• PASSAGE TO READ:
Princess Lalla Hasna of Morocco (, born 19 November 1967 in Rabat) is the youngest daughter of King Hassan II and his wife, Lalla Latifa Hammou. She is sister to the current king, Mohammed VI and Prince Moulay Rachid.

Biography 

She was educated at the Royal College (Rabat).

Since her childhood, Princess Hasna has been interested in social and cultural activities, with special emphasis to environmental issues in Morocco. In 1999 she launched the national campaign for the protection of the environment and gave the prize for the most beautiful and cleanest beach in Morocco.

To shore up her work, the Mohammed VI Foundation for the protection of the environment was created in 2001 and chaired by Princess Hasna. She presides over the governing board of the foundation and regularly pays on the terrain visits to sensitize the population about environmental issues.

• ACTIONS TO TAKE:
- a) In the passage about Princess Lalla Hasna, rewrite the part from "To shore up" to "about environmental issues.", swapping "governing board" for "board of directors".
- b) According to the passage about Princess Lalla Hasna, in what year was the Mohammed VI Foundation for the protection of the environment created?

• RECORDED DATA:
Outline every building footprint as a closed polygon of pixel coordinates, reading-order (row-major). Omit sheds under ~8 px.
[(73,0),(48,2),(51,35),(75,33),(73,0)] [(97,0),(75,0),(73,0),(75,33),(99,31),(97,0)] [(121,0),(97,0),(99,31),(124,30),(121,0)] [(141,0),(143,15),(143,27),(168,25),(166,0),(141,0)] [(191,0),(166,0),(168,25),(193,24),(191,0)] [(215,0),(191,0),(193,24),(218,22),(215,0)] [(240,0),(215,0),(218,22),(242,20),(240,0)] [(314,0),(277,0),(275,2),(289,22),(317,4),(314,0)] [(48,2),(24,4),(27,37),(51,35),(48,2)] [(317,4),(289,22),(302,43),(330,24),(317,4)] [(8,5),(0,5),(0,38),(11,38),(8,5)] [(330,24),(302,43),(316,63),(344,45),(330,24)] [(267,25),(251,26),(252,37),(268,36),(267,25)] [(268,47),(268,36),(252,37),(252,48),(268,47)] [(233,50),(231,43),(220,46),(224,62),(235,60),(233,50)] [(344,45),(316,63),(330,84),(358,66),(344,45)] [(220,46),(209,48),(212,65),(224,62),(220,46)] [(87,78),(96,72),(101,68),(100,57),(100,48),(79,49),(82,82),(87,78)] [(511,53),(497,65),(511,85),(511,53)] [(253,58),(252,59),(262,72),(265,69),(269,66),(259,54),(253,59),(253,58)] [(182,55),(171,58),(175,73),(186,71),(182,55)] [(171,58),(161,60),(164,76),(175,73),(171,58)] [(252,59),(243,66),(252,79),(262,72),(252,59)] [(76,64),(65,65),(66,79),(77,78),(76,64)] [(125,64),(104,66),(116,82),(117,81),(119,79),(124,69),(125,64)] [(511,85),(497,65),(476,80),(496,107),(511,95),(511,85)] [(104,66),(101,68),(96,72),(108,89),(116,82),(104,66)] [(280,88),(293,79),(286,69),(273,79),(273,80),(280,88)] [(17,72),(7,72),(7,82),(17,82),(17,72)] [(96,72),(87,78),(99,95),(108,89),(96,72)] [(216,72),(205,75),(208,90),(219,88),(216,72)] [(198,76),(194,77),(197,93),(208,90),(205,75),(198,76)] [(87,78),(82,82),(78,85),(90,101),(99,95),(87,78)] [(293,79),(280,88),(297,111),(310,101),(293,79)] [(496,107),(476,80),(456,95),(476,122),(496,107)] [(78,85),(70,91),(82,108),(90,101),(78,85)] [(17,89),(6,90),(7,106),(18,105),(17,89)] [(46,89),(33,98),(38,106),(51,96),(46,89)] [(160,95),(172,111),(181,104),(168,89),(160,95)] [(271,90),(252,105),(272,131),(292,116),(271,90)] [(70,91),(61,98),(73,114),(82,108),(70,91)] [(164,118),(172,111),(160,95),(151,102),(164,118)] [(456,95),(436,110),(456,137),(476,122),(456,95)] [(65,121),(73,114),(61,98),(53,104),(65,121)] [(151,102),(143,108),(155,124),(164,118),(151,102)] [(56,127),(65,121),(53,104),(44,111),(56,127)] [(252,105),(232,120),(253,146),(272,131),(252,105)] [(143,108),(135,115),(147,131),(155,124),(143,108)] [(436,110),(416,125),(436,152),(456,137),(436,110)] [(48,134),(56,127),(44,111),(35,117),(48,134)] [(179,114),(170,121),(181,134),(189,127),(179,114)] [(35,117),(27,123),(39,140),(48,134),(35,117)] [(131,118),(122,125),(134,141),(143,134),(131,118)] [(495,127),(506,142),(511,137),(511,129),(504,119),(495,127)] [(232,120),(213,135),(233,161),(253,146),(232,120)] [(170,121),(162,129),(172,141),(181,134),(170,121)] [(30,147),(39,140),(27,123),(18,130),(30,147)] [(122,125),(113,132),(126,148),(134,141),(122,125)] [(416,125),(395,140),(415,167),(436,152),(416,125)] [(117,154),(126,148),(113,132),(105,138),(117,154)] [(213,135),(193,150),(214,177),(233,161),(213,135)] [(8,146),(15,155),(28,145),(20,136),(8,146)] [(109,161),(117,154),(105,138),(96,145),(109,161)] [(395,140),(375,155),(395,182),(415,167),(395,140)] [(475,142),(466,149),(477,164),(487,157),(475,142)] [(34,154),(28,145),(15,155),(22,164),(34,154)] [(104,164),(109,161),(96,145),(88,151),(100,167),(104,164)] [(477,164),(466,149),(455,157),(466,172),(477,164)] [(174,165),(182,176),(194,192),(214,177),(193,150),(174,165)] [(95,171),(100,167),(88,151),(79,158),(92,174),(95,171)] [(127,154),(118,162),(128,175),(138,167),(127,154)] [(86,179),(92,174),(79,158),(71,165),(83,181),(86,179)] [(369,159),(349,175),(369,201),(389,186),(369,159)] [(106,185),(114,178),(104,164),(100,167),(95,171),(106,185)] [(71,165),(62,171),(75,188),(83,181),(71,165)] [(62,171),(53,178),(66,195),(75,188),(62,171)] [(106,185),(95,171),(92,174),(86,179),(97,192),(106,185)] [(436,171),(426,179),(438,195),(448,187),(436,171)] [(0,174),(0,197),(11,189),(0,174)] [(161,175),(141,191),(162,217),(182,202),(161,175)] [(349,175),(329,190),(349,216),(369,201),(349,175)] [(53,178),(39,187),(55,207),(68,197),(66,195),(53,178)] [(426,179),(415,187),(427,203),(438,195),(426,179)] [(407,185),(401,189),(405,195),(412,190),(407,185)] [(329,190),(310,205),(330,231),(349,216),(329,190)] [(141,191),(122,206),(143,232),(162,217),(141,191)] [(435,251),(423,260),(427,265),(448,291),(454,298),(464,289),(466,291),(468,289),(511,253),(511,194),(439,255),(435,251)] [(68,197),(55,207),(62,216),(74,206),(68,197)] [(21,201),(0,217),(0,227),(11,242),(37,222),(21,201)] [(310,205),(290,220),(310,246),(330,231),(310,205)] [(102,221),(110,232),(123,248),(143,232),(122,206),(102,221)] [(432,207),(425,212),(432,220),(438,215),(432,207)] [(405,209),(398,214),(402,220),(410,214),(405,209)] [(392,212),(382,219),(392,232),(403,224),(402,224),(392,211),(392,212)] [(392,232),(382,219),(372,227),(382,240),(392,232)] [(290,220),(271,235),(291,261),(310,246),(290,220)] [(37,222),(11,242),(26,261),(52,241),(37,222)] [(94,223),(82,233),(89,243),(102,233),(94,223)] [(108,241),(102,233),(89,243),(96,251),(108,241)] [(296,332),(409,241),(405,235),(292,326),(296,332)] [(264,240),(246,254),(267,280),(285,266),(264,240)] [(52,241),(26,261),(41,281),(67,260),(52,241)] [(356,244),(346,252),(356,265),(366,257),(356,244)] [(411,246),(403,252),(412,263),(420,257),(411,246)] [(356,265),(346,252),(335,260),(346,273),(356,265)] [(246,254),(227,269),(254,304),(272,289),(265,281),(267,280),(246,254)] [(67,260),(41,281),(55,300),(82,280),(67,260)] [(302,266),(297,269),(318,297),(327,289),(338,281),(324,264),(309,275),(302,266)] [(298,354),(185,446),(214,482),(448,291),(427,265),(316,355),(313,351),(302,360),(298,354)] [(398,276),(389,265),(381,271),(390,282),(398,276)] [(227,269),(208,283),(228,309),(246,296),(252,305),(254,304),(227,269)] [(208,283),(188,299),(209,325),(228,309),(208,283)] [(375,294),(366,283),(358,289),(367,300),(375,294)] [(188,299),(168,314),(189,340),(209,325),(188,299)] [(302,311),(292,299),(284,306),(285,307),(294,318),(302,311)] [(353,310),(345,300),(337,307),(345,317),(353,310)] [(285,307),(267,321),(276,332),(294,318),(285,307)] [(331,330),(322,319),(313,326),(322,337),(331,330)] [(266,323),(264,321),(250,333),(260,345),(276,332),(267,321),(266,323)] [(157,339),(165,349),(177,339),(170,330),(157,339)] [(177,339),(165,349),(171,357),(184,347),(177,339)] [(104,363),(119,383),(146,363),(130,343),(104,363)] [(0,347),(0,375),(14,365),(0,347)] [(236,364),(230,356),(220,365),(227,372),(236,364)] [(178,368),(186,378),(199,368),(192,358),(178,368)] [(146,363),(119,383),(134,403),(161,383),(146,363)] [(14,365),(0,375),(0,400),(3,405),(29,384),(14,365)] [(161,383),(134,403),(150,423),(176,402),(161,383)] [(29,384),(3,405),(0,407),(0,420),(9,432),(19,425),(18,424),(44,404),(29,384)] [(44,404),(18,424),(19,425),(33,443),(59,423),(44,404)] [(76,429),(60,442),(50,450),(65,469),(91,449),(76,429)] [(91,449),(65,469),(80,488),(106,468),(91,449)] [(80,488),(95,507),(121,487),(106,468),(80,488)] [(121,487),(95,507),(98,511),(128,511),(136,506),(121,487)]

• SOLUTIONS TO THE PROBLEMS:
- a)
To shore up her work, the Mohammed VI Foundation for the protection of the environment was created in 2001 and chaired by Princess Hasna. She presides over the board of directors of the foundation and regularly pays on the terrain visits to sensitize the population about environmental issues.

- b) 2001